Friday, February 12, 2010

Blenders and Blisters

On Tuesday night I ran six miles. Let's just start with that.

Even just recently, I never could have pictured myself being able to say that. And yet I signed up to run a marathon in June. I remember the question being asked at the Team in Training information session: "Who's ready to change a life?" To be honest, my first instinctual thought was, "My own."

Around New Years my life got put into a blender and whirled around and emerged as this smoothie that I'm still trying to grow accustomed to the taste of. Among other things, I (FINALLY!) moved out of my parents house and started my second job as a weight loss coach at Lucille Roberts. One day I was about to throw out yetanotherbrochure that I had gotten in the mail from a running charity, but I stopped, looked at it, and thought, "Why not?" Why not focus as much of my disheveled energy into doing something good?

I've been sort of a gym addict since college but I've never been much of an endurance runner. It's one of those things that I always wanted to to be able to say: "I'm a runner." I somewhat envied those people who went for five mile loops before breakfast.

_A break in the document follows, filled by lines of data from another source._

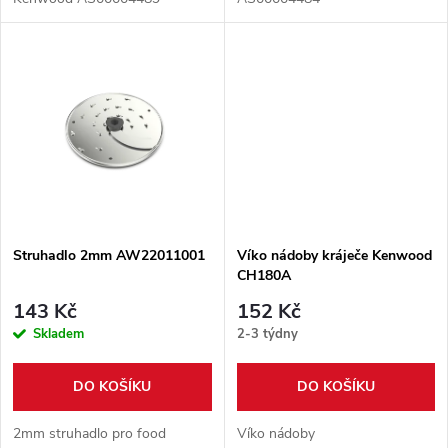
u
u
k
k
t
t
ů
ů
Struhadlo 2mm AW22011001
Víko nádoby kráječe Kenwood
CH180A
143 Kč
152 Kč
Skladem
2-3 týdny
DO KOŠÍKU
DO KOŠÍKU
2mm struhadlo pro food
Víko nádoby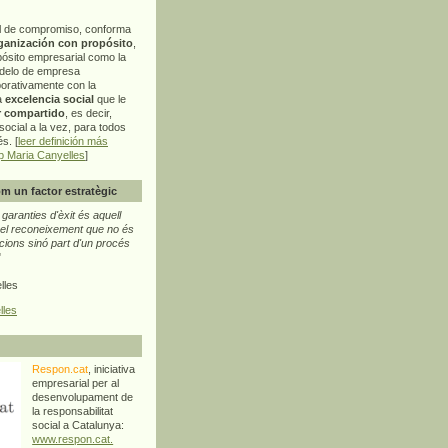
l de compromiso, conforma
ganización con propósito
,
pósito empresarial como la
delo de empresa
orativamente con la
a
excelencia social
que le
r compartido
, es decir,
ocial a la vez, para todos
s. [
leer definición más
p Maria Canyelles
]
m un factor estratègic
aranties d'èxit és aquell
l reconeixement que no és
cions sinó part d'un procés
"
lles
lles
Respon.cat
, iniciativa
empresarial per al
desenvolupament de
la responsabilitat
social a Catalunya:
www.respon.cat.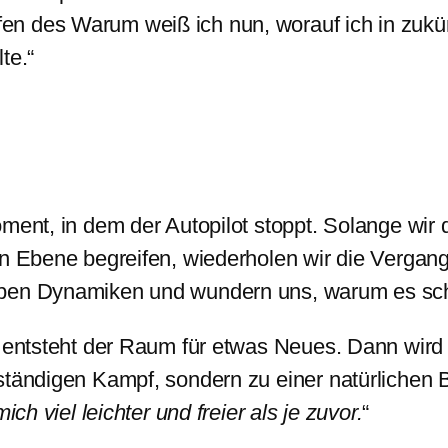
ifen des Warum weiß ich nun, worauf ich in zuk
te.“
oment, in dem der Autopilot stoppt. Solange wi
en Ebene begreifen, wiederholen wir die Vergan
elben Dynamiken und wundern uns, warum es sc
f, entsteht der Raum für etwas Neues. Dann wi
 ständigen Kampf, sondern zu einer natürlichen
mich viel leichter und freier als je zuvor.
“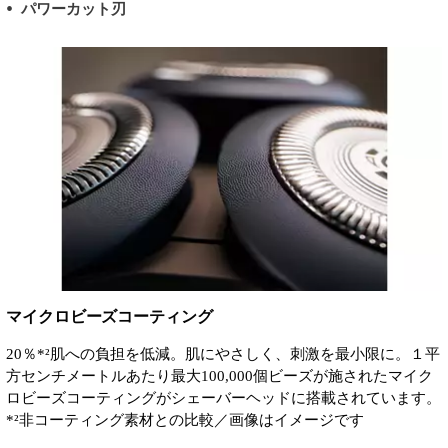
パワーカット刃
マイクロビーズコーティング
20％*²肌への負担を低減。肌にやさしく、刺激を最小限に。１平
方センチメートルあたり最大100,000個ビーズが施されたマイク
ロビーズコーティングがシェーバーヘッドに搭載されています。
*²非コーティング素材との比較／画像はイメージです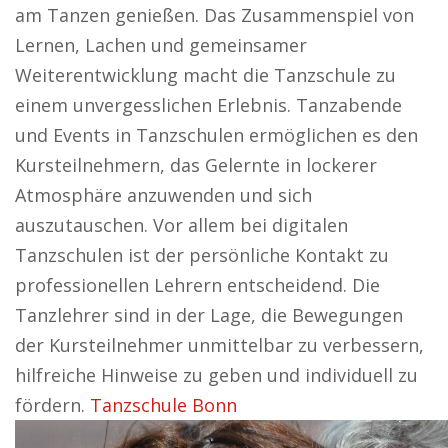
am Tanzen genießen. Das Zusammenspiel von
Lernen, Lachen und gemeinsamer
Weiterentwicklung macht die Tanzschule zu
einem unvergesslichen Erlebnis. Tanzabende
und Events in Tanzschulen ermöglichen es den
Kursteilnehmern, das Gelernte in lockerer
Atmosphäre anzuwenden und sich
auszutauschen. Vor allem bei digitalen
Tanzschulen ist der persönliche Kontakt zu
professionellen Lehrern entscheidend. Die
Tanzlehrer sind in der Lage, die Bewegungen
der Kursteilnehmer unmittelbar zu verbessern,
hilfreiche Hinweise zu geben und individuell zu
fördern.
Tanzschule Bonn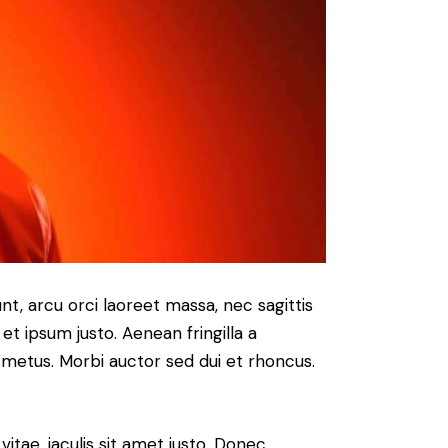
nt, arcu orci laoreet massa, nec sagittis
 et ipsum justo. Aenean fringilla a
metus. Morbi auctor sed dui et rhoncus.
vitae, iaculis sit amet justo. Donec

Another day recently at the gym, before the six mile mark, I was still lingering around doing two to three miles a night before getting bored and moving to the next machine. But I noticed a girl on a treadmill near mine, and her numbers read over five miles. The competitive side of me came out and I thought, "If she can do it, I can do it," and I kept myself going until I had hit that landmark.

The marathon is raising money for blood cancers, and as far as I know, I've never known anyone with blood cancer personally, but different types of cancers have definitely affected my family: my mother, my brother, my aunt... I'm sure so many people could say the same thing. I've also strangely been noticing blood cancer mentioned in the media a lot lately: In the movie Dear John, which I saw last weekend; in the Survivor special featuring Ethan Zohn; in a book a picked randomly at the library: The True and Outstanding Adventures of the Hunt Sisters. These instances have put a face on the battle I'm helping to fight, and keep me running that extra mile.

I worry about about meeting the fundraising goal. I am 47% of the way there, and people have been so generous, and others have pledged to help out, too. I hope I can do this. I need to do this.

Also: I need new sneakers. Blisters= ouch.

Six is good, but I signed up for twenty-six. I still have a long way to go.